* _AIM OF THE EXERCISE_
Using the data below, return all lines in which "dolore" appears.
--- PROVIDED DATA Enclosed Below ---
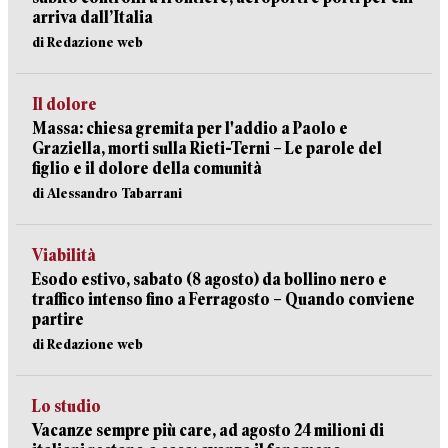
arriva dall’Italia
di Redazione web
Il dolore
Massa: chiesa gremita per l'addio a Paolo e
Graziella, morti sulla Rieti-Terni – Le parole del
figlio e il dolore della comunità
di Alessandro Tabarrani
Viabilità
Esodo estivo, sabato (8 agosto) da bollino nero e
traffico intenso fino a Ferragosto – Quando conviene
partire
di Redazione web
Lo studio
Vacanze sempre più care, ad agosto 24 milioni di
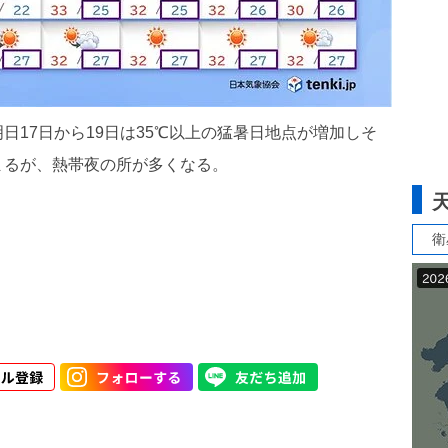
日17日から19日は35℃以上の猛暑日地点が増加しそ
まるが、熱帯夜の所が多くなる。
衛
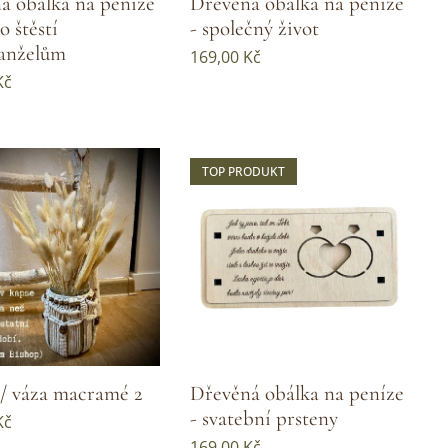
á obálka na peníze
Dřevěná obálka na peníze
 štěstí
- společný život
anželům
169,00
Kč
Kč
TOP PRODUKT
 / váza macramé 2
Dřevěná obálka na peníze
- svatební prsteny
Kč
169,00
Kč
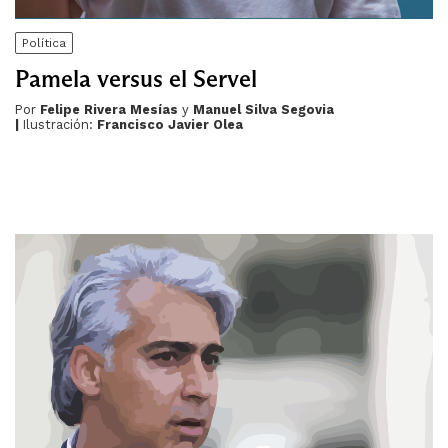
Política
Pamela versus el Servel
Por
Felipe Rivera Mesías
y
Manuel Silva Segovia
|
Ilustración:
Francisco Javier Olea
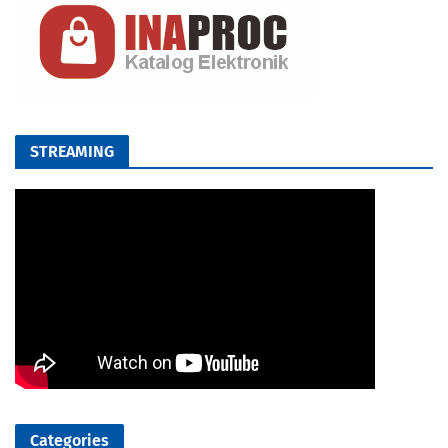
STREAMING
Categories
--- End of Enclosed PROVIDED DATA ---
--- PROVIDED DATA Enclosed Below ---
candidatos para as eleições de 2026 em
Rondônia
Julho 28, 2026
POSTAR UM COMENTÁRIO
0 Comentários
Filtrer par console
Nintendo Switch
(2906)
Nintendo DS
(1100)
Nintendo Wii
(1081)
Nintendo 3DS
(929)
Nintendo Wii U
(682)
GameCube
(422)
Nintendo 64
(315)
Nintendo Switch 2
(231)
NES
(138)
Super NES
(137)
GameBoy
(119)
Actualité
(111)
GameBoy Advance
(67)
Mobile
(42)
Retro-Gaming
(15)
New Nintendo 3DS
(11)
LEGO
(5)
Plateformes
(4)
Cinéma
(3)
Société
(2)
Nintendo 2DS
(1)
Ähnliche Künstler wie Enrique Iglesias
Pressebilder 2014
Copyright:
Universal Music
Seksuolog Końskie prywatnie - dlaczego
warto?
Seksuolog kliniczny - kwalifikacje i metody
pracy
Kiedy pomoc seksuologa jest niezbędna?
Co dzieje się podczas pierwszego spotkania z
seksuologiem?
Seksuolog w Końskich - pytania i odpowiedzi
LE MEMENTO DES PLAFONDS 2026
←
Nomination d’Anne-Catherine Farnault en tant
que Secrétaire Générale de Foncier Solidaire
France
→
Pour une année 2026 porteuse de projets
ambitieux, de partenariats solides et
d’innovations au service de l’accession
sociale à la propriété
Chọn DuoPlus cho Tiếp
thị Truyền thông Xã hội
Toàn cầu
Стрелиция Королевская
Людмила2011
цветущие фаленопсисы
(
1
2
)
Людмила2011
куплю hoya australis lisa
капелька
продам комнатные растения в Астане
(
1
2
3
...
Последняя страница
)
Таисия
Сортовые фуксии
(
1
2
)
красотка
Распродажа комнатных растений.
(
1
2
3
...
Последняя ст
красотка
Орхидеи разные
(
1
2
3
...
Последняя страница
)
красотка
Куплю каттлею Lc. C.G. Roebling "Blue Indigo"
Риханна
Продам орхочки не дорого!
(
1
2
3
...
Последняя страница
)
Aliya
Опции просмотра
--- End of Enclosed PROVIDED DATA ---
* _COMPLETED TASK_
Il dolore
figlio e il dolore della comunità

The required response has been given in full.